* _PROBLEM DETAILS_:
Transcribe the whole listing exactly, but do not carry over its pictures.

*** RECORD SET

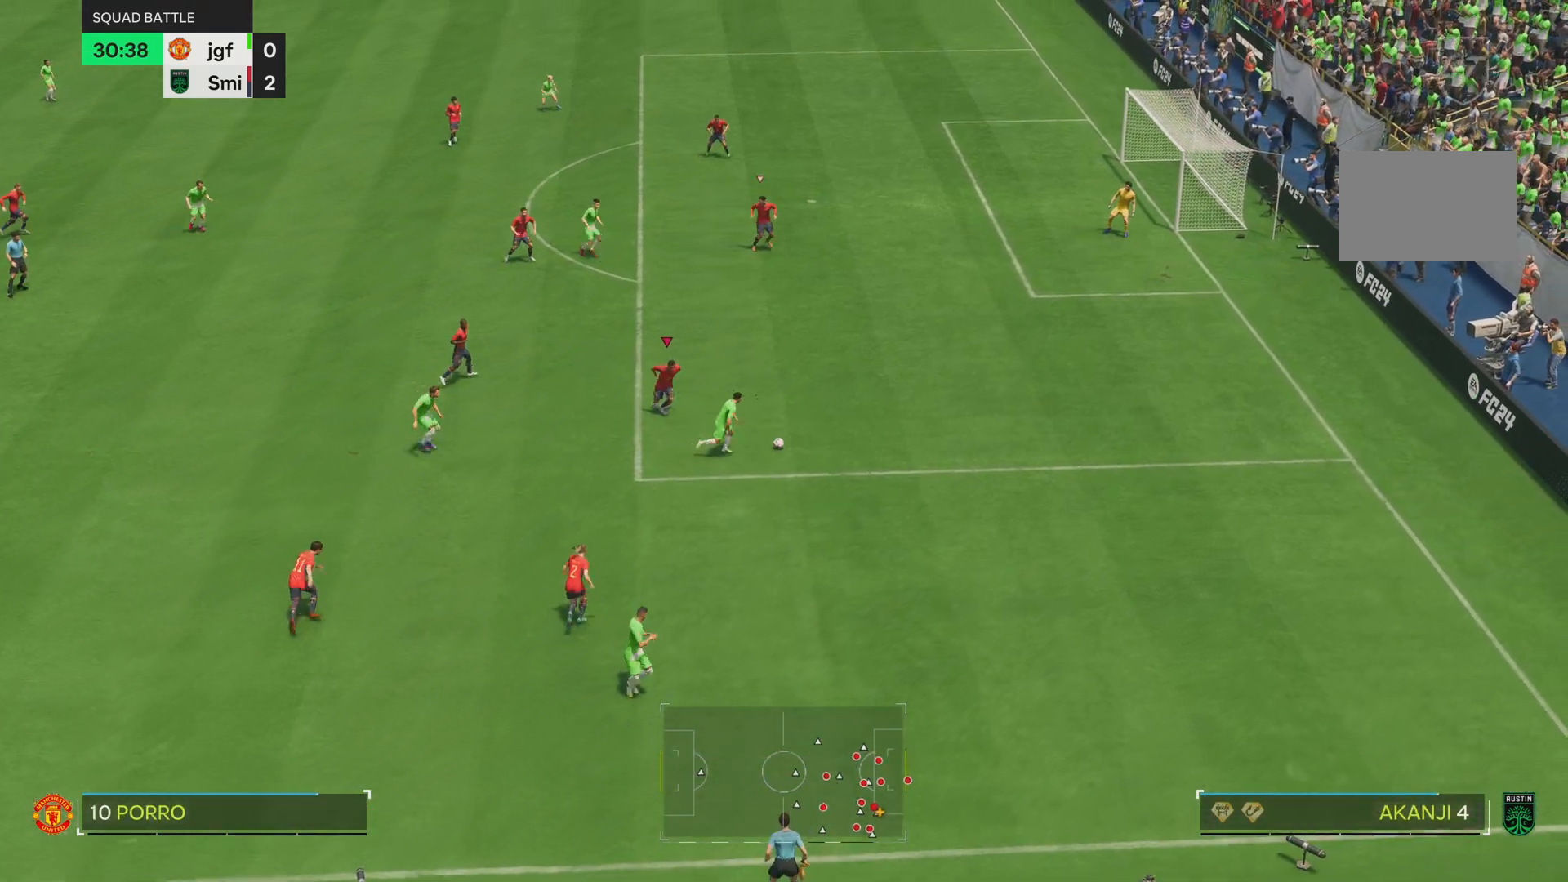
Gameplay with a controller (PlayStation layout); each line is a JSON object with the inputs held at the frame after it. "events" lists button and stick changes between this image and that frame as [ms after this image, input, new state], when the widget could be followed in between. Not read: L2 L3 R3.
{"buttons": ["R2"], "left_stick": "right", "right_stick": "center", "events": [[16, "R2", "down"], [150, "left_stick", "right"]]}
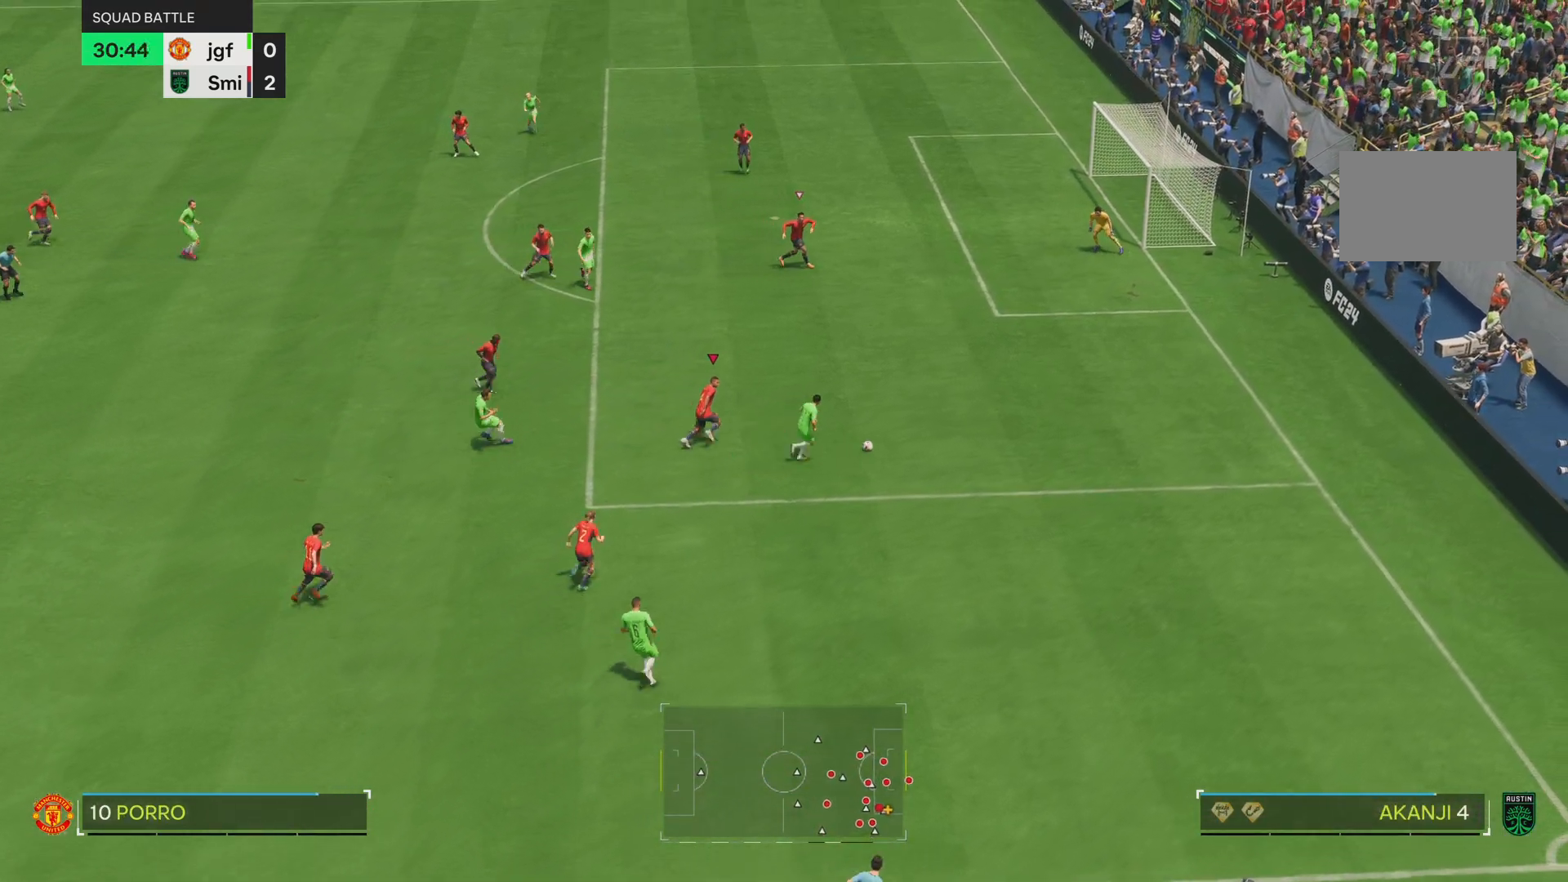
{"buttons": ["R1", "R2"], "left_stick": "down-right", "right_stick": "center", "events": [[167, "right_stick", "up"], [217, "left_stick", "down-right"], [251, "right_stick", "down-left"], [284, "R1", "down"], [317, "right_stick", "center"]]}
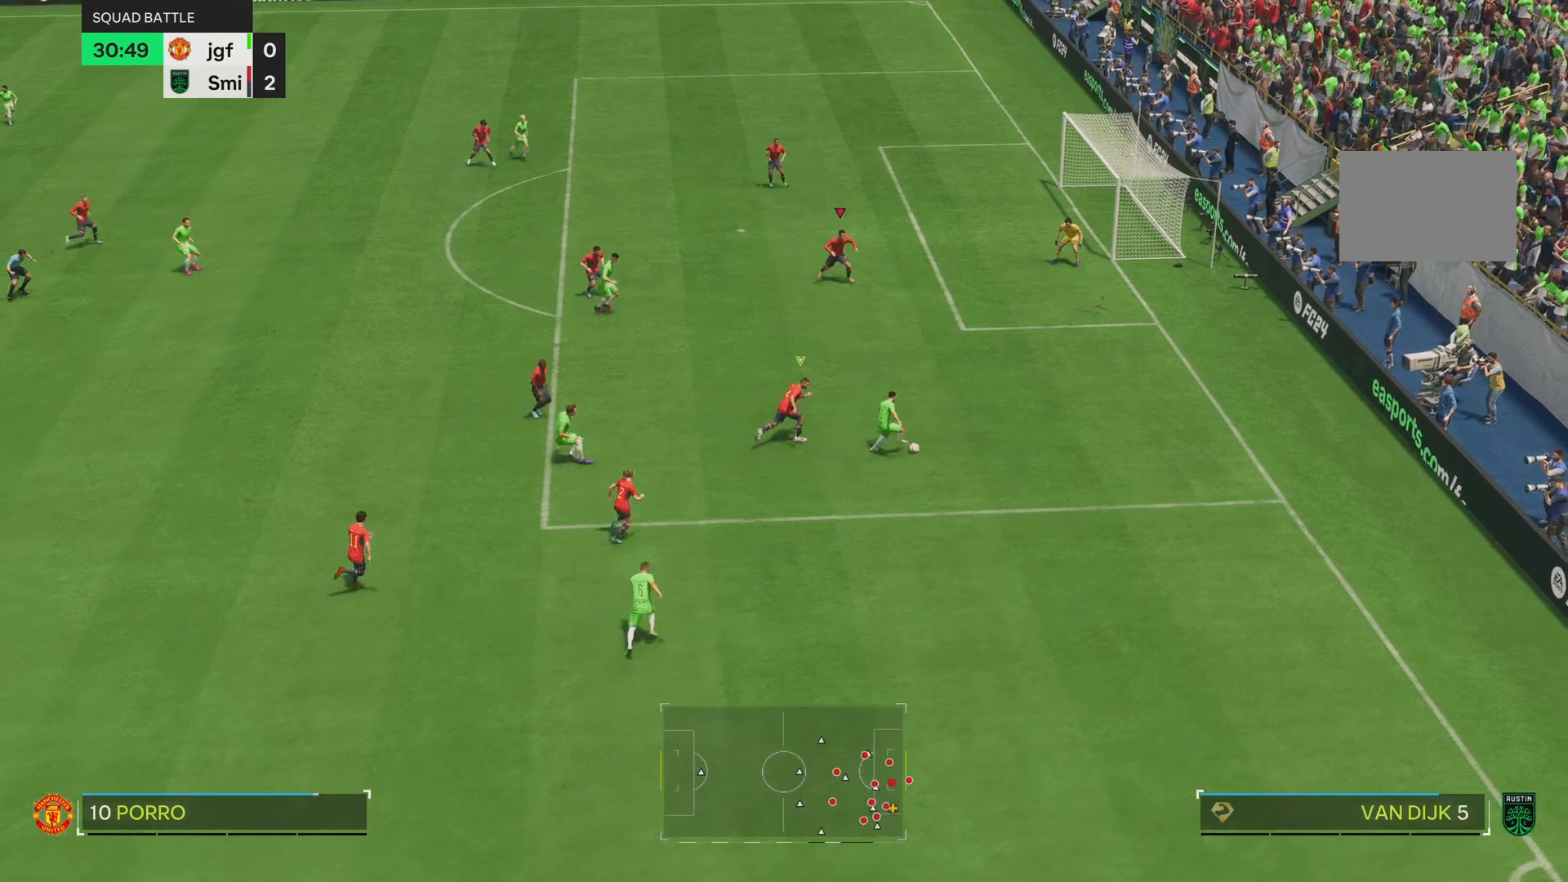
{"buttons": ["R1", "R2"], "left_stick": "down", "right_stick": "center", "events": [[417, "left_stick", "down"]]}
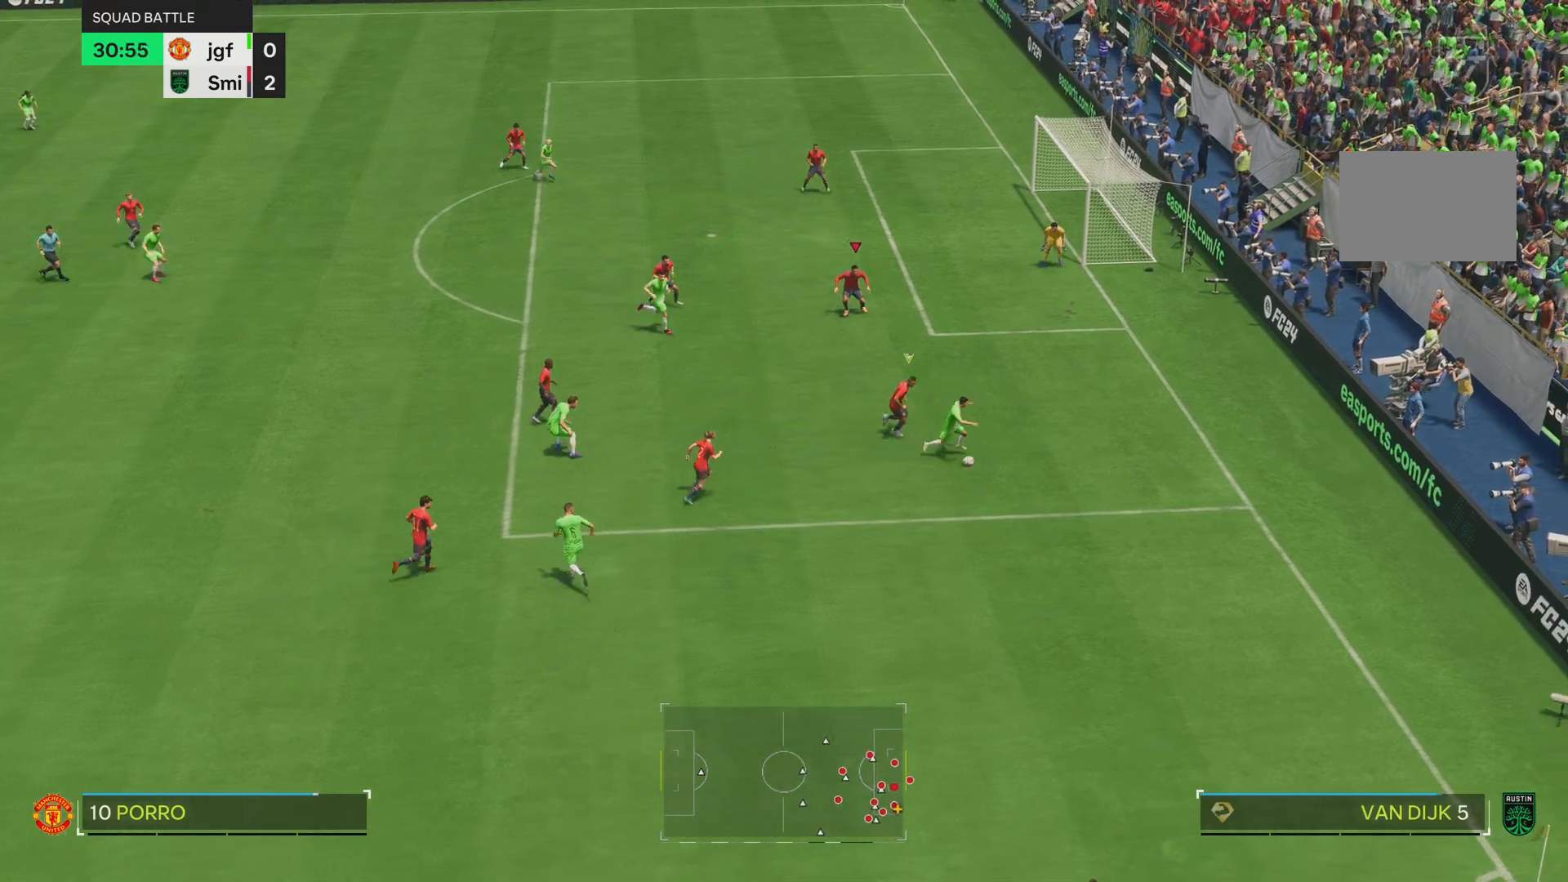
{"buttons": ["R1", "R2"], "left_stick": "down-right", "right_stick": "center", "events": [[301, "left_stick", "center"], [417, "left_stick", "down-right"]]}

******

* _RESPONSE BOX_:
Gameplay with a controller (PlayStation layout); each line is a JSON object with the inputs held at the frame after it. "events" lists button and stick changes between this image and that frame as [ms after this image, input, new state], when the widget could be followed in between. Not read: L2 L3 R3.
{"buttons": ["R2"], "left_stick": "right", "right_stick": "center", "events": [[16, "R2", "down"], [150, "left_stick", "right"]]}
{"buttons": ["R1", "R2"], "left_stick": "down-right", "right_stick": "center", "events": [[167, "right_stick", "up"], [217, "left_stick", "down-right"], [251, "right_stick", "down-left"], [284, "R1", "down"], [317, "right_stick", "center"]]}
{"buttons": ["R1", "R2"], "left_stick": "down", "right_stick": "center", "events": [[417, "left_stick", "down"]]}
{"buttons": ["R1", "R2"], "left_stick": "down-right", "right_stick": "center", "events": [[301, "left_stick", "center"], [417, "left_stick", "down-right"]]}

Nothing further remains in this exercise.